- _RECORDS PROVIDED_:
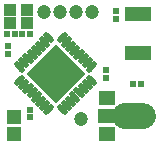
<source format=gts>
G04 ---------------------------- Layer name :TOP SOLDER LAYER*
G04 EasyEDA v5.8.22, Tue, 04 Dec 2018 17:39:39 GMT*
G04 4fbf827f123344ad86e77e575569ff78*
G04 Gerber Generator version 0.2*
G04 Scale: 100 percent, Rotated: No, Reflected: No *
G04 Dimensions in millimeters *
G04 leading zeros omitted , absolute positions ,3 integer and 3 decimal *
%FSLAX33Y33*%
%MOMM*%
G90*
G71D02*

%ADD33C,0.483210*%
%ADD34C,2.203196*%
%ADD35C,1.203198*%
%ADD36R,0.609600X0.553720*%
%ADD38R,1.103198X1.003198*%
%ADD39R,0.553720X0.609600*%
%ADD40R,2.203196X1.203198*%
%ADD41R,2.108200X1.193800*%
%ADD42R,1.397000X1.193800*%
%ADD43R,1.303198X1.203198*%

%LPD*%
G54D33*
G01X1240Y5215D02*
G01X1678Y5653D01*
G01X1593Y4861D02*
G01X2032Y5299D01*
G01X1947Y4507D02*
G01X2386Y4945D01*
G01X2301Y4153D02*
G01X2739Y4592D01*
G01X2653Y3801D02*
G01X3091Y4240D01*
G01X3007Y3447D02*
G01X3445Y3886D01*
G01X3361Y3093D02*
G01X3799Y3532D01*
G01X3715Y2740D02*
G01X4153Y3178D01*
G01X4846Y3178D02*
G01X5284Y2740D01*
G01X5200Y3532D02*
G01X5638Y3093D01*
G01X5554Y3886D02*
G01X5992Y3447D01*
G01X5908Y4240D02*
G01X6346Y3801D01*
G01X6260Y4592D02*
G01X6698Y4153D01*
G01X6613Y4945D02*
G01X7052Y4507D01*
G01X6967Y5299D02*
G01X7406Y4861D01*
G01X7321Y5653D02*
G01X7759Y5215D01*
G01X7321Y6346D02*
G01X7759Y6784D01*
G01X6967Y6700D02*
G01X7406Y7138D01*
G01X6613Y7054D02*
G01X7052Y7492D01*
G01X6260Y7407D02*
G01X6698Y7846D01*
G01X5908Y7759D02*
G01X6346Y8198D01*
G01X5554Y8113D02*
G01X5992Y8552D01*
G01X5200Y8467D02*
G01X5638Y8906D01*
G01X4846Y8821D02*
G01X5284Y9259D01*
G01X3715Y9259D02*
G01X4153Y8821D01*
G01X3361Y8906D02*
G01X3799Y8467D01*
G01X3007Y8552D02*
G01X3445Y8113D01*
G01X2653Y8198D02*
G01X3091Y7759D01*
G01X2301Y7846D02*
G01X2739Y7407D01*
G01X1947Y7492D02*
G01X2386Y7054D01*
G01X1593Y7138D02*
G01X2032Y6700D01*
G01X1240Y6784D02*
G01X1678Y6346D01*
G54D34*
G01X10418Y2374D02*
G01X11918Y2374D01*
G54D35*
G01X3500Y11249D03*
G01X4875Y11249D03*
G01X6247Y11251D03*
G01X7623Y11251D03*
G01X6625Y2124D03*
G54D36*
G01X500Y7669D03*
G01X500Y8330D03*
G36*
G01X2025Y5999D02*
G01X4499Y8474D01*
G01X6974Y5999D01*
G01X4499Y3525D01*
G01X2025Y5999D01*
G37*
G54D38*
G01X683Y10326D03*
G01X2072Y10326D03*
G01X2072Y11419D03*
G01X672Y11422D03*
G54D39*
G01X418Y9376D03*
G01X1078Y9376D03*
G01X1667Y9374D03*
G01X2327Y9374D03*
G54D36*
G01X8750Y6330D03*
G01X8750Y5669D03*
G54D40*
G01X11499Y7745D03*
G01X11499Y11047D03*
G54D36*
G01X9627Y11328D03*
G01X9627Y10668D03*
G54D41*
G01X9136Y2374D03*
G54D42*
G01X8831Y3898D03*
G01X8831Y850D03*
G54D39*
G01X11705Y5124D03*
G01X11044Y5124D03*
G54D36*
G01X2374Y2955D03*
G01X2374Y2294D03*
G54D43*
G01X999Y2325D03*
G01X999Y925D03*
M00*
M02*

</source>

- _ABOUT THIS EXERCISE_:
Print every line above once more, exactly. Omit the pictures.

- _RESULT OF THIS TASK_:
<source format=gts>
G04 ---------------------------- Layer name :TOP SOLDER LAYER*
G04 EasyEDA v5.8.22, Tue, 04 Dec 2018 17:39:39 GMT*
G04 4fbf827f123344ad86e77e575569ff78*
G04 Gerber Generator version 0.2*
G04 Scale: 100 percent, Rotated: No, Reflected: No *
G04 Dimensions in millimeters *
G04 leading zeros omitted , absolute positions ,3 integer and 3 decimal *
%FSLAX33Y33*%
%MOMM*%
G90*
G71D02*

%ADD33C,0.483210*%
%ADD34C,2.203196*%
%ADD35C,1.203198*%
%ADD36R,0.609600X0.553720*%
%ADD38R,1.103198X1.003198*%
%ADD39R,0.553720X0.609600*%
%ADD40R,2.203196X1.203198*%
%ADD41R,2.108200X1.193800*%
%ADD42R,1.397000X1.193800*%
%ADD43R,1.303198X1.203198*%

%LPD*%
G54D33*
G01X1240Y5215D02*
G01X1678Y5653D01*
G01X1593Y4861D02*
G01X2032Y5299D01*
G01X1947Y4507D02*
G01X2386Y4945D01*
G01X2301Y4153D02*
G01X2739Y4592D01*
G01X2653Y3801D02*
G01X3091Y4240D01*
G01X3007Y3447D02*
G01X3445Y3886D01*
G01X3361Y3093D02*
G01X3799Y3532D01*
G01X3715Y2740D02*
G01X4153Y3178D01*
G01X4846Y3178D02*
G01X5284Y2740D01*
G01X5200Y3532D02*
G01X5638Y3093D01*
G01X5554Y3886D02*
G01X5992Y3447D01*
G01X5908Y4240D02*
G01X6346Y3801D01*
G01X6260Y4592D02*
G01X6698Y4153D01*
G01X6613Y4945D02*
G01X7052Y4507D01*
G01X6967Y5299D02*
G01X7406Y4861D01*
G01X7321Y5653D02*
G01X7759Y5215D01*
G01X7321Y6346D02*
G01X7759Y6784D01*
G01X6967Y6700D02*
G01X7406Y7138D01*
G01X6613Y7054D02*
G01X7052Y7492D01*
G01X6260Y7407D02*
G01X6698Y7846D01*
G01X5908Y7759D02*
G01X6346Y8198D01*
G01X5554Y8113D02*
G01X5992Y8552D01*
G01X5200Y8467D02*
G01X5638Y8906D01*
G01X4846Y8821D02*
G01X5284Y9259D01*
G01X3715Y9259D02*
G01X4153Y8821D01*
G01X3361Y8906D02*
G01X3799Y8467D01*
G01X3007Y8552D02*
G01X3445Y8113D01*
G01X2653Y8198D02*
G01X3091Y7759D01*
G01X2301Y7846D02*
G01X2739Y7407D01*
G01X1947Y7492D02*
G01X2386Y7054D01*
G01X1593Y7138D02*
G01X2032Y6700D01*
G01X1240Y6784D02*
G01X1678Y6346D01*
G54D34*
G01X10418Y2374D02*
G01X11918Y2374D01*
G54D35*
G01X3500Y11249D03*
G01X4875Y11249D03*
G01X6247Y11251D03*
G01X7623Y11251D03*
G01X6625Y2124D03*
G54D36*
G01X500Y7669D03*
G01X500Y8330D03*
G36*
G01X2025Y5999D02*
G01X4499Y8474D01*
G01X6974Y5999D01*
G01X4499Y3525D01*
G01X2025Y5999D01*
G37*
G54D38*
G01X683Y10326D03*
G01X2072Y10326D03*
G01X2072Y11419D03*
G01X672Y11422D03*
G54D39*
G01X418Y9376D03*
G01X1078Y9376D03*
G01X1667Y9374D03*
G01X2327Y9374D03*
G54D36*
G01X8750Y6330D03*
G01X8750Y5669D03*
G54D40*
G01X11499Y7745D03*
G01X11499Y11047D03*
G54D36*
G01X9627Y11328D03*
G01X9627Y10668D03*
G54D41*
G01X9136Y2374D03*
G54D42*
G01X8831Y3898D03*
G01X8831Y850D03*
G54D39*
G01X11705Y5124D03*
G01X11044Y5124D03*
G54D36*
G01X2374Y2955D03*
G01X2374Y2294D03*
G54D43*
G01X999Y2325D03*
G01X999Y925D03*
M00*
M02*

</source>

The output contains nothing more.